You Must Be 37 yrs Old To Enter This Club

There comes a time in every father’s life where he looks at his vagabond past and realizes that it’s no place for his children to grow and thrive. No more country hopping, no more regaining consciousness in the medians of unknown roads.  Onwards and upwards to the future. So aside from a quick and not too dirty trip to Amsterdam without the family, I try to keep my nose clean and out of trouble. Which makes my trip to Amsterdam sound like a cocaine-fueled binge-fest which I can half-heartedly assure you it wasn’t. There were lots of biscuits, that much is true.

Club Fourty
Club Fourty - Raising the bar for dress codes in East Austin

Adventures are now close to home – e.g. the 2010 Austin Marathon – it could all be achieved through getting up really early and staying fairly close to the wife and toddler. The last great journey is into the self and all that jazz (which I interpret as chugging Newcastle Brown Ale alone in the dark in my living room).

There is however, a whole slice of intrigue pie that awaits on my very doorstep.

What I’m talking about is 12th and Chicon. An area of mystery and intrigue. Of folklore and legend. And people drinking out of containers wrapped in brown paper which somehow make the hidden contents innocuous and acceptable. And right at this famous intersection, there awaits Club Fourty. Unreviewed by hipsters on Yelp! With a truly fantastic door policy:

  • You Must Be 37 yrs Old To Enter This Club
  • Our Dress Code Requires That You Have A Shirt Shows And Pants On… No Sagging Pants Allowed
  • No Muscle Shirts, No Bandanas Allowed
  • No Ballcaps Turned Backwards
  • No Backpacks Allowed Inside Club
  • No Cups Or Cans Can Be Brought Into Or Taken Off These Premises
  • No Loitering or Panhandling

If anyone has checked it out, please leave a comment and let me know what it’s like until I can get out there and see for myself. I hope you don’t have to be exactly 37 years old, and I’m glad that there is no loitering here. Clearly the absence of such a sign around the corner invites people to loiter there willy-nilly. And I’m glad that the club distinguishes between loitering (where the perpetrator has no real purpose) and panhandling, where he or she clearly does.

Interesting that there were three times as many crimes around the middle of Sixth Street in October 2010 than there were around 12th and Chicon. So I’m probably safer at Club Fourty than I am at Treasure Island. I won’t let this diminish my sense of adventure though. Who’s coming with?

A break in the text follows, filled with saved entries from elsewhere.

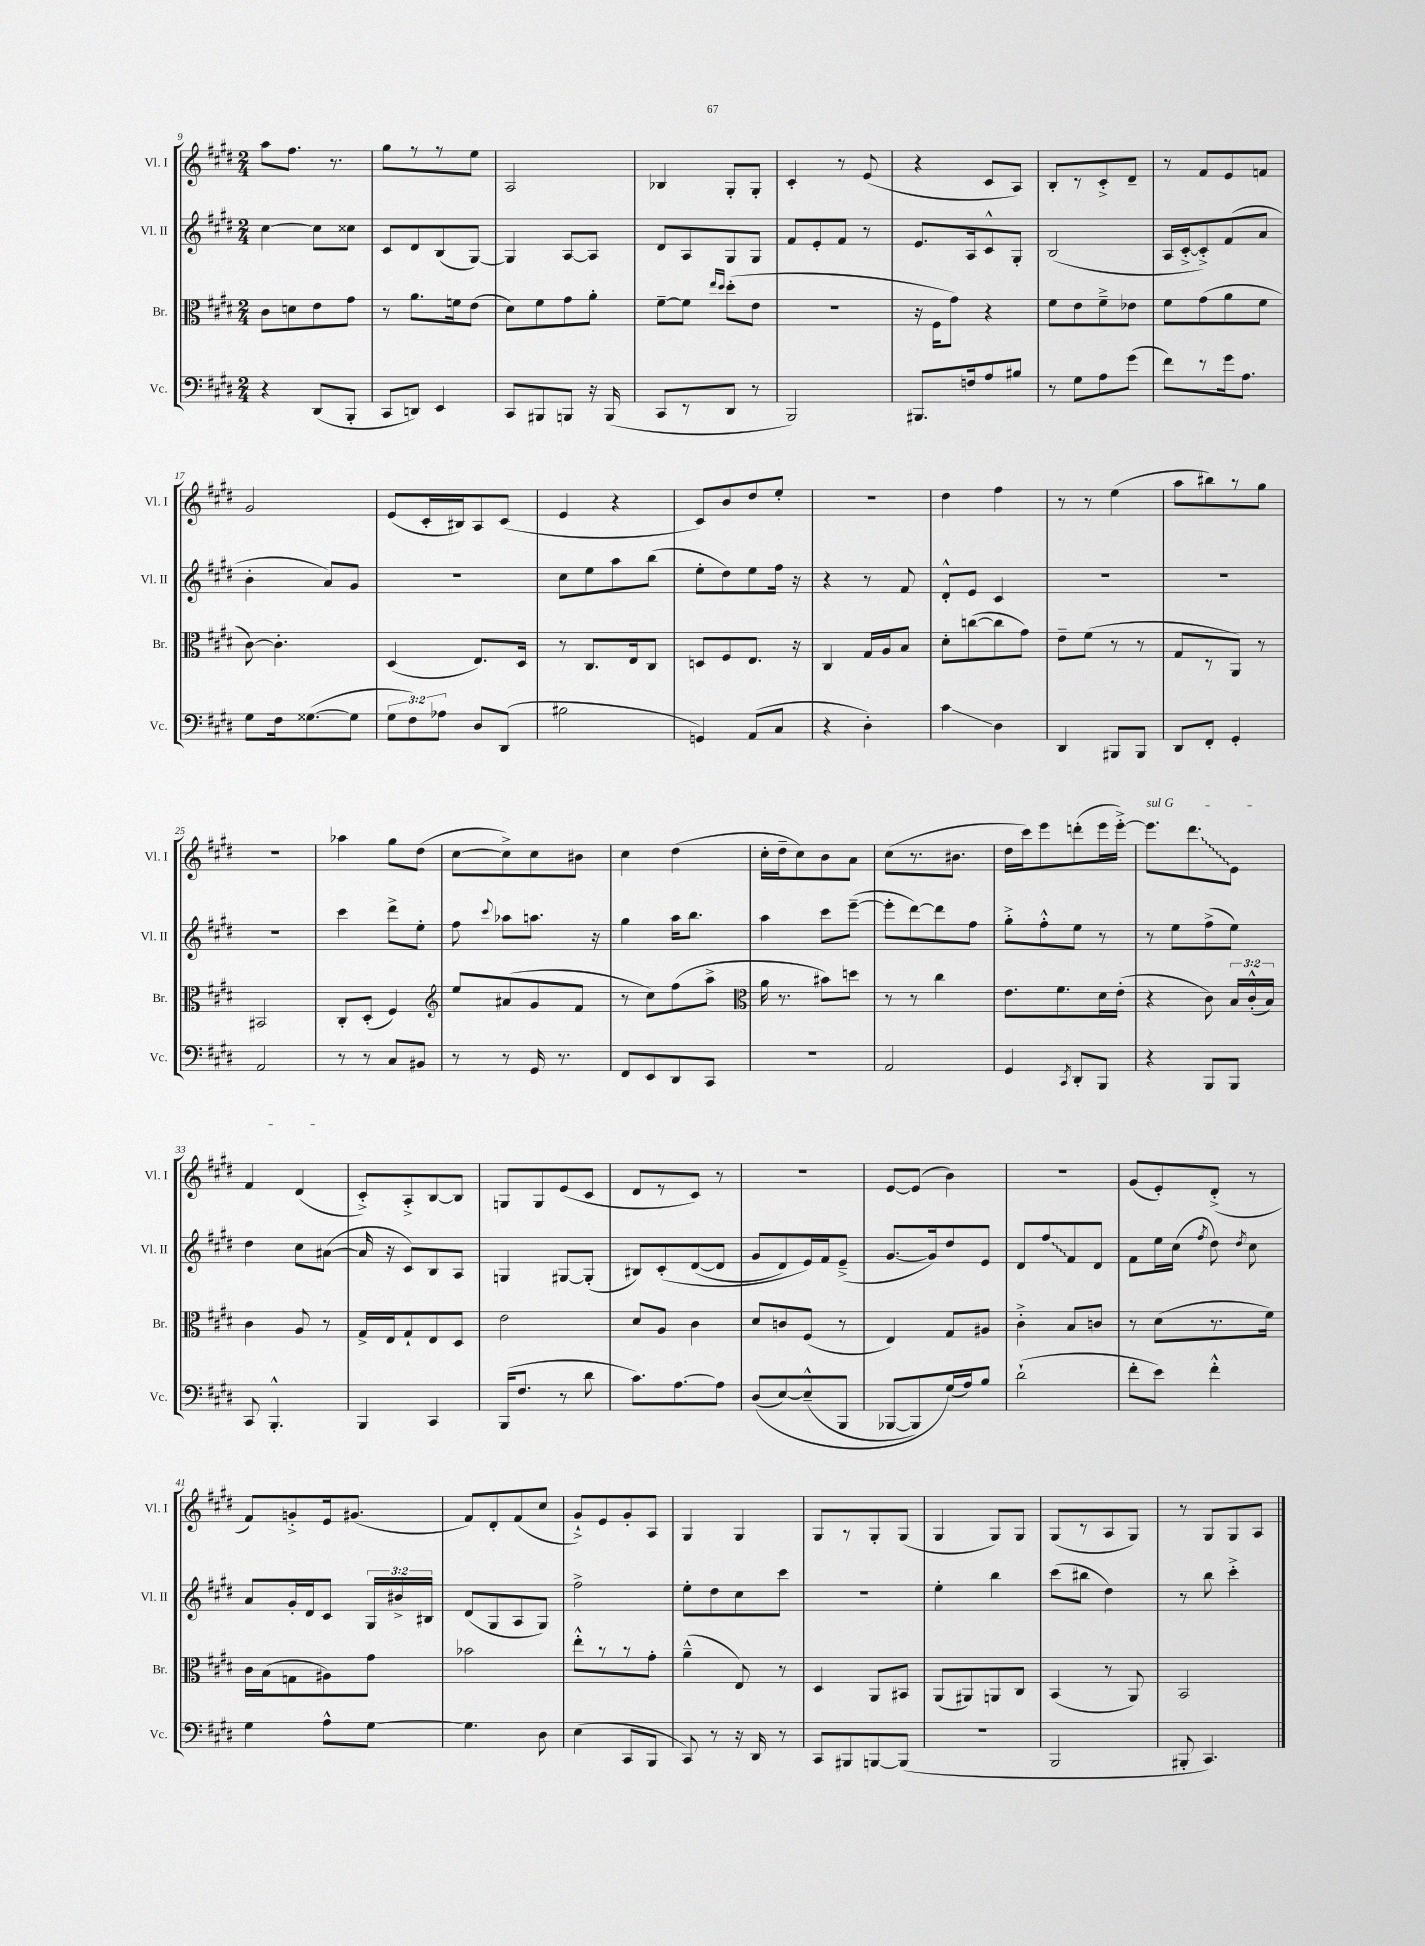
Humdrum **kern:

**kern	**kern	**kern	**kern
*staff4	*staff3	*staff2	*staff1
*clefF4	*clefC3	*clefG2	*clefG2
*k[f#c#g#d#]	*k[f#c#g#d#]	*k[f#c#g#d#]	*k[f#c#g#d#]
*M2/4	*M2/4	*M2/4	*M2/4
4r	8c#	[4cc#	8aa
.	8d	.	8.ff#
(8DD#	8e	8cc#]	.
.	.	.	8.r
8BBB'	8g#	8cc##	.
=	=	=	=
8CC#	8r	8c#	8gg#
8DD)	8.a	8d#	8r
4EE	.	(8B	8r
.	16f	.	.
.	(8e	[8G#)	8ee
=	=	=	=
8CC#	8d#)	4G#]	2A
8BBB#	8f#	.	.
8BBB	8g#	[8A	.
16r	8a'	8A]	.
(16BBB	.	.	.
=	=	=	=
8CC#	[8f#~	8d#	4B-
8r	8f#]	8A	.
.	16qqee	.	.
.	16qqdd#	.	.
8DD#	(8dd#'	8G#	8G#'
8r	8e	8G#	8G#'
=	=	=	=
2BBB)	2r	8f#	4c#'
.	.	8e'	.
.	.	8f#	8r
.	.	8r	(8e
=	=	=	=
8.BBB#	16r	8.e	4r
.	16F#	.	.
.	8g#)	.	.
16F	.	16A	.
8A	4r	8c#^^	8c#
8B#	.	8G#'	8A)
=	=	=	=
8r	8f#	(2B	8B'
8G#	8e	.	8r
8A	8f#~^	.	8c#'^
(8g#	8e-	.	8d#~
=	=	=	=
8f#)	8f#	16A	8r
.	.	[16c#'^	.
8r	(8g#	8c#'^])	8f#
16g#	8a	(8f#	8e
8.A	.	.	.
.	8f#	8a	8f
=	=	=	=
8G#	[8c#)	4b'	2g#
16F#	4.c#']	.	.
([8.G##	.	.	.
.	.	8a)	.
8G##]	.	8g#	.
=	=	=	=
12G#	(4D#	2r	(8e
12F#)	.	.	.
.	.	.	16c#'
12A-	.	.	.
.	.	.	16B#)
8D#	8.E)	.	8A
(8DD#	.	.	(8c#
.	16D#	.	.
=	=	=	=
2B#	8r	8cc#	4e
.	8.C#	8ee	.
.	.	8aa	4r
.	16E	.	.
.	8C#	(8bb	.
=	=	=	=
4GG)	8D	8ee'	8c#)
.	8F#	8dd#)	8b
(8AA	8.E	8ee	8dd#
8C#	.	16ff#	8ee'
.	16r	16r	.
=	=	=	=
4r	4C#	4r	2r
4D#')	16G#	8r	.
.	16A	.	.
.	8B	8f#	.
=	=	=	=
4c#	8d#'	8d#'^^	4dd#
.	([8cc	8e	.
4D#	8cc]	4c#	4ff#
.	8g#)	.	.
=	=	=	=
4DD#	8e~	2r	8r
.	(8f#	.	8r
8BBB#	8r	.	(4ee
8BBB#	8r	.	.
=	=	=	=
8DD#	8G#	2r	8aa
8FF#'	8r	.	8bb#)
4GG#'	8AA)	.	8r
.	8r	.	8gg#
=	=	=	=
2AA	2BB#	2r	2r
=	=	=	=
8r	8C#'	4ccc#	4aa-
8r	(8D#'	.	.
8C#	4F#)	8ddd#^	8gg#
8BB#	.	8ee'	(8dd#
=	=	=	=
*	*clefG2	*	*
8r	8ee	8ff#	[8cc#
.	.	8qqccc#	.
8r	(8a#	8aa-	8cc#^])
16GG#	8g#	8.aa	8cc#
8.r	.	.	.
.	8f#	.	8b#
.	.	16r	.
=	=	=	=
8FF#	8r	4gg#	4cc#
8EE	8cc#)	.	.
8DD#	(8ff#	16aa	(4dd#
.	.	8.bb	.
8CC#	8aa^	.	.
=	=	=	=
*	*clefC3	*	*
2r	16a	4aa	16cc#'
.	8.r	.	16dd#~
.	.	.	8cc#)
.	8b#)	8ccc#	8b
.	8dd	([8eee~	8a
=	=	=	=
2AA	8r	8eee']	(8cc#
.	8r	[8ddd#)	8.r
.	4cc#	8ddd#]	.
.	.	.	8.b#
.	.	8ff#	.
=	=	=	=
4GG#	8.e	8gg#'^	16dd#
.	.	.	16ccc#)
.	.	8ff#'^^	8eee
.	8.f#	.	.
8qCC#	.	.	.
8DD#'	.	8ee	(8ddd'
8BBB	16d#	8r	16eee
.	(16e'	.	[16eee'^)
=	=	=	=
4r	4r	8r	8.eee]
.	.	8ee	.
.	.	.	8.ddd#
8BBB	8c#)	(8ff#^	.
8BBB	24B	8ee)	8e
.	(24c#'^^	.	.
.	24B)	.	.
=	=	=	=
8CC#	4c#	4dd#	4f#
4.BBB'^^	.	.	.
.	8A	8cc#	(4d#
.	8r	([8a#	.
=	=	=	=
4BBB	16G#^	16a#]	8c#'^)
.	16E	16r	.
.	8G#`	8c#)	8A'^
4CC#	8E	8B	[8B
.	8D#	8A	8B]
=	=	=	=
(16BBB	2e	4G	8G
8.F#	.	.	.
.	.	.	8G
8r	.	[8G#	(8e
8d#	.	(8G#']	8c#
=	=	=	=
8.c#)	8d#	8B#)	8d#
.	8A	&(8c#'	8r
[8.A	.	.	.
.	4c#	([8d#	8c#)
8A]	.	8d#]	8r
=	=	=	=
&((8D#	8d#	8g#	2r
[8E)	8c	8d#)	.
(8E~^^]	(8F#	16e&)	.
.	.	16f#	.
8BBB	8r	(8e~^	.
=	=	=	=
[8BBB-	4E)	[8.g#	[8e
8BBB-])	.	.	(8e]
.	.	16g#])	.
(16G#&)	8G#	8dd#	4b)
16A)	.	.	.
8B	8A#	8e	.
=	=	=	=
(2d#`	4c#'^	8d#	2r
.	.	8ff#	.
.	8B	8f#	.
.	8c	8d#	.
=	=	=	=
8f#'	8r	8f#	(8g#
8e)	(8d#	16ee	8e')
.	.	(16cc#	.
.	.	8qff#	.
4f#'^^	8.r	8dd#)	(8d#'^
.	.	8qdd#	.
.	.	8cc#	8r
.	16f#)	.	.
=	=	=	=
4G#	16c#	8a	8f#)
.	(16B	.	.
.	8G	16g#'	8g'^
.	.	16d#	.
8A^^	8A#)	8c#	16e
.	.	.	(8.g#
[8G#	8g#	24G#	.
.	.	24b#^	.
.	.	24B#	.
=	=	=	=
4.G#]	2b-	(8d#	8f#)
.	.	8G#	8d#'
.	.	8A	(8f#
8D#	.	8G#)	8cc#
=	=	=	=
(4E	8ee'^^	2ff#^	8g#`^)
.	8r	.	8e
8CC#	8r	.	8g#'
8BBB	8g#'	.	8A
=	=	=	=
8CC#)	(4a~^^	8ee'	4G#
8r	.	8dd#	.
16r	8E)	8cc#	4G#
16DD#	.	.	.
8r	8r	8ccc#	.
=	=	=	=
8CC#	4D#	2r	8G#
8BBB#	.	.	8r
[8BBB	8AA	.	8G#'
(8BBB]	8BB#	.	(8G#
=	=	=	=
2r	(8AA	4ee'	4G#
.	8AA#)	.	.
.	8AA	4bb	8G#)
.	8C#	.	8G#
=	=	=	=
2BBB	(4BB	(8ccc#	(8G#
.	.	8bb#	8r
.	8r	4dd#)	8A
.	8AA)	.	8G#)
=	=	=	=
8BBB#'	2BB	8r	8r
4.CC#)	.	8bb	8G#
.	.	4ccc#'^	8G#
.	.	.	8A
==	==	==	==
*-	*-	*-	*-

6th Street Crimes - courtesy of Krimelabb.com

Crime data austin
Less crime at 12th and Chicon - courtesy of Krimelabb.com

5 thoughts on “You Must Be 37 yrs Old To Enter This Club”

  1. I like the comparison of crime. Possession of drug paraphernalia? Prostitution? Compare those crimes at 12th and Chicon with Assault with Injury and Public Intoxication on 6th. Safer on the east side, for sure. So I’m with you — as long as you don’t request a Newcastle Brown. I don’t expect they would have that on tap.

  2. Safer on the East side, though you could argue that there are 7 million people at Sixth Street, whereas only the same 42 unsavory characters at 12th and Chicon. I agree with you though – East gets a bad rap.